Rewrite the listing below, switching every "chart" to "graph" and keeping everything else unchanged.
(Dataset records Opens)
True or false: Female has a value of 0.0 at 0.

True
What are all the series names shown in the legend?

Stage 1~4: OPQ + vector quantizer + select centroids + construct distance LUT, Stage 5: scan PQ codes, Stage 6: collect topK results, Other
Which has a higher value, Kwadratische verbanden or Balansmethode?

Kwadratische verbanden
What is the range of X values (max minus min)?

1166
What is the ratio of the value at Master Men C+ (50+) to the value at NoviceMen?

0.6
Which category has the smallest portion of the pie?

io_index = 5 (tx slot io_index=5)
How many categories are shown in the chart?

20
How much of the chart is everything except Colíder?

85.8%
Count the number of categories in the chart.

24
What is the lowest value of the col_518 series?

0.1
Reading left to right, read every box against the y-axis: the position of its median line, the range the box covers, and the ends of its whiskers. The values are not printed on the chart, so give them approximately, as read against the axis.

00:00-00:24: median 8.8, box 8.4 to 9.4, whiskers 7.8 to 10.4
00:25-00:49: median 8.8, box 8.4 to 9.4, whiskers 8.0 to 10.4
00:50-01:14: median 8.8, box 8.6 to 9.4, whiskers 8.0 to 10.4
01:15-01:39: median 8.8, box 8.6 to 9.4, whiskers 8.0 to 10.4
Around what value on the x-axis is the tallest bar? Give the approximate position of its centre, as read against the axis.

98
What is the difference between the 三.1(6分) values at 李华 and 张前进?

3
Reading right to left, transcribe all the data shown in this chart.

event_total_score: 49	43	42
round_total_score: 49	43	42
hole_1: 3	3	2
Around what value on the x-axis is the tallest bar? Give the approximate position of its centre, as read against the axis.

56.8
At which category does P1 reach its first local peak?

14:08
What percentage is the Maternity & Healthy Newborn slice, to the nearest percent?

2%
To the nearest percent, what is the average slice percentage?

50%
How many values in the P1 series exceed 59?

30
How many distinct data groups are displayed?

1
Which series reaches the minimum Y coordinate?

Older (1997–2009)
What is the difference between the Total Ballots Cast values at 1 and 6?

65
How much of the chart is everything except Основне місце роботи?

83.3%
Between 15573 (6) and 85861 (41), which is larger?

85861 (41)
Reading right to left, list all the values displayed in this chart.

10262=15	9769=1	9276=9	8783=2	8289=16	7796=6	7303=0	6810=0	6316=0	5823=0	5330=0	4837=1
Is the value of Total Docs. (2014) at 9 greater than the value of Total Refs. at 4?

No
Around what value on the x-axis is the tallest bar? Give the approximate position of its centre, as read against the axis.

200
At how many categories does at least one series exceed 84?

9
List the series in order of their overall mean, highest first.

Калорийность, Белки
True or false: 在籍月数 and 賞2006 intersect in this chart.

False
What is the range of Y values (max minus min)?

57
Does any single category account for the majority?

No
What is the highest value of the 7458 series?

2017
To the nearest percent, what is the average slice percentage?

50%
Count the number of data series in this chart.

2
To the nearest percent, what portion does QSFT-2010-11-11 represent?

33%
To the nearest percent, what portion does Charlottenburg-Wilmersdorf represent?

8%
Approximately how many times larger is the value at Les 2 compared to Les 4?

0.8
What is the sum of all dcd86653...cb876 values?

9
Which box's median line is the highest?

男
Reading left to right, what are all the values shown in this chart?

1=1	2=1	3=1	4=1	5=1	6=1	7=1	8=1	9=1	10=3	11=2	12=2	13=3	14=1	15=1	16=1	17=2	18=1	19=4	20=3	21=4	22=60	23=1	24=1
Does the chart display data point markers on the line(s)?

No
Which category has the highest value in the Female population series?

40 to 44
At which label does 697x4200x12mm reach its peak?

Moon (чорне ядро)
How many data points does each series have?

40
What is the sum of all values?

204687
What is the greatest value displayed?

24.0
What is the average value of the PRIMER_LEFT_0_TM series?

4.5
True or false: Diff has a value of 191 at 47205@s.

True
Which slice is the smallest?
(Dataset records Closes)
• [Solution to the exercise]
True or false: Female has a value of 0.0 at 0.

True
What are all the series names shown in the legend?

Stage 1~4: OPQ + vector quantizer + select centroids + construct distance LUT, Stage 5: scan PQ codes, Stage 6: collect topK results, Other
Which has a higher value, Kwadratische verbanden or Balansmethode?

Kwadratische verbanden
What is the range of X values (max minus min)?

1166
What is the ratio of the value at Master Men C+ (50+) to the value at NoviceMen?

0.6
Which category has the smallest portion of the pie?

io_index = 5 (tx slot io_index=5)
How many categories are shown in the graph?

20
How much of the graph is everything except Colíder?

85.8%
Count the number of categories in the graph.

24
What is the lowest value of the col_518 series?

0.1
Reading left to right, read every box against the y-axis: the position of its median line, the range the box covers, and the ends of its whiskers. The values are not printed on the graph, so give them approximately, as read against the axis.

00:00-00:24: median 8.8, box 8.4 to 9.4, whiskers 7.8 to 10.4
00:25-00:49: median 8.8, box 8.4 to 9.4, whiskers 8.0 to 10.4
00:50-01:14: median 8.8, box 8.6 to 9.4, whiskers 8.0 to 10.4
01:15-01:39: median 8.8, box 8.6 to 9.4, whiskers 8.0 to 10.4
Around what value on the x-axis is the tallest bar? Give the approximate position of its centre, as read against the axis.

98
What is the difference between the 三.1(6分) values at 李华 and 张前进?

3
Reading right to left, transcribe all the data shown in this graph.

event_total_score: 49	43	42
round_total_score: 49	43	42
hole_1: 3	3	2
Around what value on the x-axis is the tallest bar? Give the approximate position of its centre, as read against the axis.

56.8
At which category does P1 reach its first local peak?

14:08
What percentage is the Maternity & Healthy Newborn slice, to the nearest percent?

2%
To the nearest percent, what is the average slice percentage?

50%
How many values in the P1 series exceed 59?

30
How many distinct data groups are displayed?

1
Which series reaches the minimum Y coordinate?

Older (1997–2009)
What is the difference between the Total Ballots Cast values at 1 and 6?

65
How much of the graph is everything except Основне місце роботи?

83.3%
Between 15573 (6) and 85861 (41), which is larger?

85861 (41)
Reading right to left, list all the values displayed in this graph.

10262=15	9769=1	9276=9	8783=2	8289=16	7796=6	7303=0	6810=0	6316=0	5823=0	5330=0	4837=1
Is the value of Total Docs. (2014) at 9 greater than the value of Total Refs. at 4?

No
Around what value on the x-axis is the tallest bar? Give the approximate position of its centre, as read against the axis.

200
At how many categories does at least one series exceed 84?

9
List the series in order of their overall mean, highest first.

Калорийность, Белки
True or false: 在籍月数 and 賞2006 intersect in this graph.

False
What is the range of Y values (max minus min)?

57
Does any single category account for the majority?

No
What is the highest value of the 7458 series?

2017
To the nearest percent, what is the average slice percentage?

50%
Count the number of data series in this graph.

2
To the nearest percent, what portion does QSFT-2010-11-11 represent?

33%
To the nearest percent, what portion does Charlottenburg-Wilmersdorf represent?

8%
Approximately how many times larger is the value at Les 2 compared to Les 4?

0.8
What is the sum of all dcd86653...cb876 values?

9
Which box's median line is the highest?

男
Reading left to right, what are all the values shown in this graph?

1=1	2=1	3=1	4=1	5=1	6=1	7=1	8=1	9=1	10=3	11=2	12=2	13=3	14=1	15=1	16=1	17=2	18=1	19=4	20=3	21=4	22=60	23=1	24=1
Does the graph display data point markers on the line(s)?

No
Which category has the highest value in the Female population series?

40 to 44
At which label does 697x4200x12mm reach its peak?

Moon (чорне ядро)
How many data points does each series have?

40
What is the sum of all values?

204687
What is the greatest value displayed?

24.0
What is the average value of the PRIMER_LEFT_0_TM series?

4.5
True or false: Diff has a value of 191 at 47205@s.

True
Which slice is the smallest?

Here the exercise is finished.